Tuesday, January 17, 2012
Meeting Muhammad Ali was the greatest
When people ask, as they occasionally do, who is the biggest star you've ever met, I only ever have one answer: Muhammad Ali.
The Champ turns 70 today, a fact driven home by the airing of many of his greatest fights on ESPN Classic over the weekend. I caught his epic battle with George Foreman Sunday for the umpteenth time and I'm always surprised by how Ali didn't just lay on the ropes for six rounds as often reported but kept hammering Foreman with straight rights and combinations, pretty much in every round.
I met Ali 20 years ago at a TV Hall of Fame induction ceremony in Florida. I honestly don't remember why I was there or how I came by the tux, but I'll never forget coming face-to-face with The Champ.
Ali was there to help salute Howard Cosell, then gravely ill and not in the room. Parkinson's had already limited Ali's vocal abilities, but he was all there otherwise. I found him in the crowded reception prior to the ceremony, respectfully approached and held out my hand. He shook it and listened as I told him something I always wanted to say to him if I ever got the chance.
I was a Toronto high school student when Ali fought Foreman in October of 1974 and the fight was not on free TV. The only access I had to it was on radio, and even then it was a blow-by-blow account after each round. I remember former Champ Floyd Patterson was in on the broadcast and that, a decade after Ali changed his name, Patterson still bitterly referred to Ali as Clay.
I had a project due for art class the next morning--turn a block of clay into a sculpture. I didn't want to miss the fight, so I listened to the radio as I chipped away at the clay.
The "Rumble in the Jungle," which was held outdoors in Zaire,Africa, sounded hopeless for Ali. He was a big underdog to then-champion Foreman, who was taller, eight years younger and a fearsome puncher. Foreman destroyed Joe Frazier, knocking him down six times over two rounds.
The radio reports sounded grim. Foreman was wailing away with hay makers, Ali was on the ropes. Patterson was positively gleeful.

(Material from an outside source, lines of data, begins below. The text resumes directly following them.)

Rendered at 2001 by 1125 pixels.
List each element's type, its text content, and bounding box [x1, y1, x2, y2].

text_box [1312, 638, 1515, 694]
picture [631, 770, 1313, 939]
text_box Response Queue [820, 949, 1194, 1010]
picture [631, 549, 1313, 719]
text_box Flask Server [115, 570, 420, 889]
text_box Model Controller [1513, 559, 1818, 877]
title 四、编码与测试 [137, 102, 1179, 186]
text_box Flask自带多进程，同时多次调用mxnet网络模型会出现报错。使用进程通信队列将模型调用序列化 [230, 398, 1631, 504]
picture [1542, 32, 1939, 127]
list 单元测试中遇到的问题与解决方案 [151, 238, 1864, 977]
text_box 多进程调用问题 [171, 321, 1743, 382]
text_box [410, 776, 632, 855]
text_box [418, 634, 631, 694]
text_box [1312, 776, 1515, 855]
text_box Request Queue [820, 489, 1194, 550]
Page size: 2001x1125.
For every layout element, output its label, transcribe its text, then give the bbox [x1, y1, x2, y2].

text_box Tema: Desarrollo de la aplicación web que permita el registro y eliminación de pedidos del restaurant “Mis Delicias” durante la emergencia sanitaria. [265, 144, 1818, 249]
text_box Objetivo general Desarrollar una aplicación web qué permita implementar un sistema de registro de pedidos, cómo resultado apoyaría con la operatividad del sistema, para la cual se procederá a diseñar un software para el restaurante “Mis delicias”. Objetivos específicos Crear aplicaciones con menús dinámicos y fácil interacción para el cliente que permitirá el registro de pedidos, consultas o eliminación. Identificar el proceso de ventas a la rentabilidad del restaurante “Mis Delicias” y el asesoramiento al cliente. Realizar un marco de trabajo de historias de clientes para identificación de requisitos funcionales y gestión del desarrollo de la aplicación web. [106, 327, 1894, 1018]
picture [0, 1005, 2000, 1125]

As I told Ali, I was chipping away at this block of clay with a hammer and a chisel throughout the fight. Ali landed a right, chip. Foreman landed an uppercut, whack.
By the seventh, even Patterson could see Ali's rope-a-dope as well as the African heat had taken the punch out of Foreman. Ali knocked him out in the eighth.
The kicker, as I told Ali, was that I took that piece of clay to school the next day and got the highest art mark I ever got.
Telling that to Ali was all the reward I ever wanted. Then something truly magical happened.
Ali, who seemed touched by this story, bent down to place a black brief case he was carrying on the floor. He struggled a bit to do this, and it was hard to see first hand how much his once magnificent motor skills had deteriorated.
Then he stood up, and, just to me, held out his hands, palms up. He made the "nothing up my sleeve" gesture. He placed his outstretched firsts together, and slowly pulled a large, rainbow-coloured scarf out of the grip of one hand. He held the scarf up, then slowly poked it back into the hand. He then opened both hands to show that the scarf had disappeared.
I really thought I was dreaming. Then he got that playful look you used to see on TV when he was about to punk Cosell. He grabbed the thumb of his left hand AND PULLED IT OFF. He held it up to show me the scarf inside the fake thumb.
Some heroes when you meet them are made of clay. None were ever more magical, for me, than Muhammad Ali. Happy birthday, champ.